Exercising the Mind, Living in the Spirit

When I was 47, my life changed with one phone call. My mother had suffered a serious stroke. She was stricken with aphasia, a condition that permanently garbles speech and limits the ability to understand others.

I left my job-“temporarily.” I moved in with my parents, five hundred miles away, to help my father care for her.

Four months later, my dad suffered a stroke even more devastating than my mom’s. His speech and memory were impaired. Worse, he was paralyzed on the right side.

I was now responsible for caring for both my parents. Nothing in my previous experience as a writer or college professor had prepared me for the challenges and burdens now falling on me.

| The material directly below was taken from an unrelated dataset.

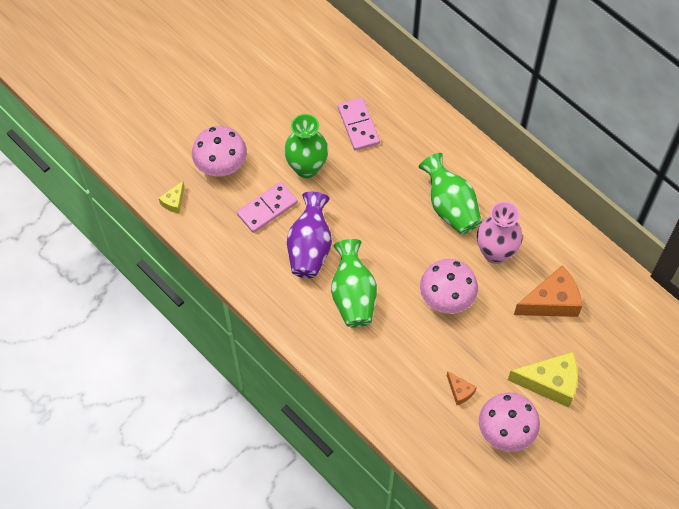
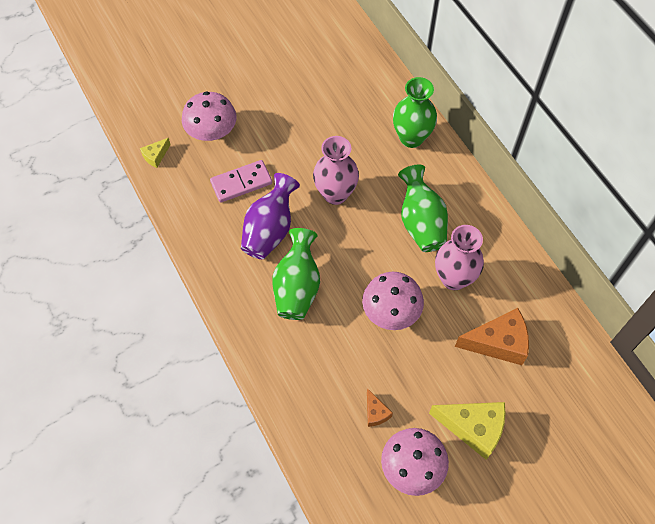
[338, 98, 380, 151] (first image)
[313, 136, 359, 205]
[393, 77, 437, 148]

Three and a half years later, I’m still here, living in their home, caring each day for the special pair of stroke victims who are my parents. Stroke patients have unique needs when it comes to mental stimulation.

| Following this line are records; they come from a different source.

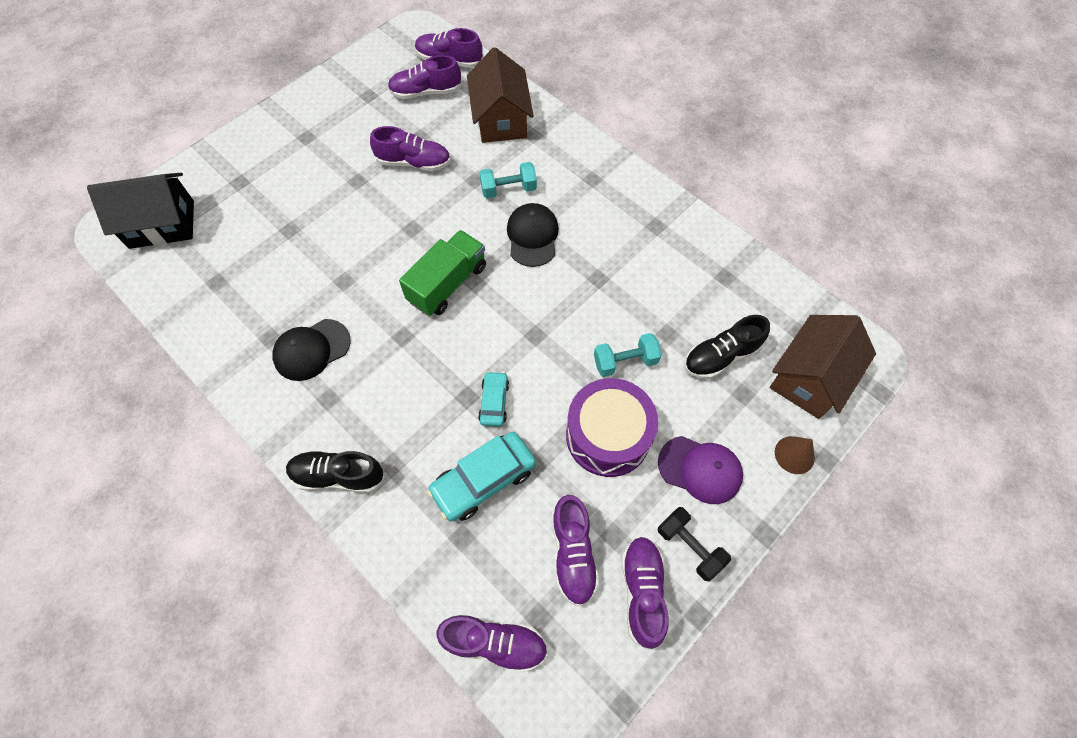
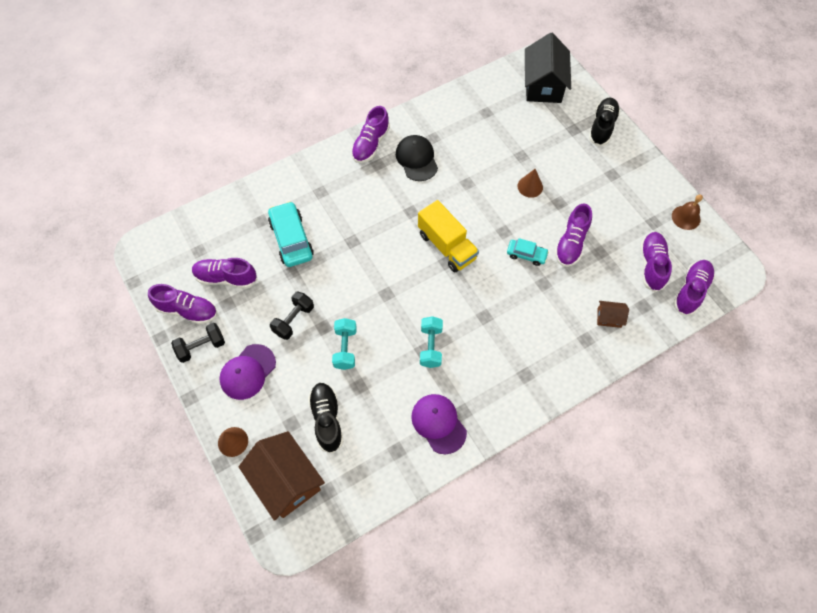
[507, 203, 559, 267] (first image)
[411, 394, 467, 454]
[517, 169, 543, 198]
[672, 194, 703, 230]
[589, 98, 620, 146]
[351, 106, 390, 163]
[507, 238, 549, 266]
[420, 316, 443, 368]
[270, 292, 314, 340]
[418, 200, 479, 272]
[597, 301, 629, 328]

My mom is working on her writing today. She’s filling a page with “meaningless” cursive, loops and slashes that fail to resemble any known letters. But like her speech, her writing has crucial meaning to her, and she’s working assiduously, her glasses sliding down her nose as she pilots the pen across the page.

Her writing is good exercise for her mind and coordination, so I encourage her to fill several pages a day. She isn’t “demented”-a person without a mind couldn’t do this. The writing part of the brain, though impaired, continues to exist and function, like the damaged transmitter on a satellite that’s been hit by space debris.

When I was four years old, I would sit on the floor next to my mother’s sewing desk while she worked. On discarded pattern paper, I would use a crayon to imitate cursive writing. It looked like the writing my mother does now. Another role reversal.

My father, meanwhile, is working with his wooden alphabet puzzle. Next he’ll assemble his wooden bears puzzle-you get to dress Mama Bear, Papa Bear, Daughter Bear, and Son Bear in different clothes. I have all kinds of puzzles and games for my dad. They help him with mental and manual dexterity.

When he’s done with the bears, I pick them up and show them to my mom. She responds by raising her page of scribbles. “I did mine too!”

Whenever she completes a page, she refuses to let anyone but me handle it. I must put it away for her at once. We keep all of her writing on a folder on a bookshelf, next to my published books and the magazines where my work has appeared.

I pick up the folder and show it to my cousin. “Look, my mom writes more than I do.”

What the world calls “dementia” is not full or partial, but fluid. It comes and goes with circumstances and situations, containing flashes of great lucidity, moments of coded statements that must be interpreted, chasms of the unknowable, and the drama of recalcitrance.

My parents and the millions like them live primarily in the moment. Isn’t this the goal of all of the world’s spiritual practices, from meditation to Zen Buddhism to Twelve Step work?

My parents aren’t insane-they’re living in an advanced spiritual state. The future and the past are illusions for them, as they should be for us. The only day that can ever exist is today. My parents have achieved this existential enlightenment without having to think about it. It is a gift that has come from illness.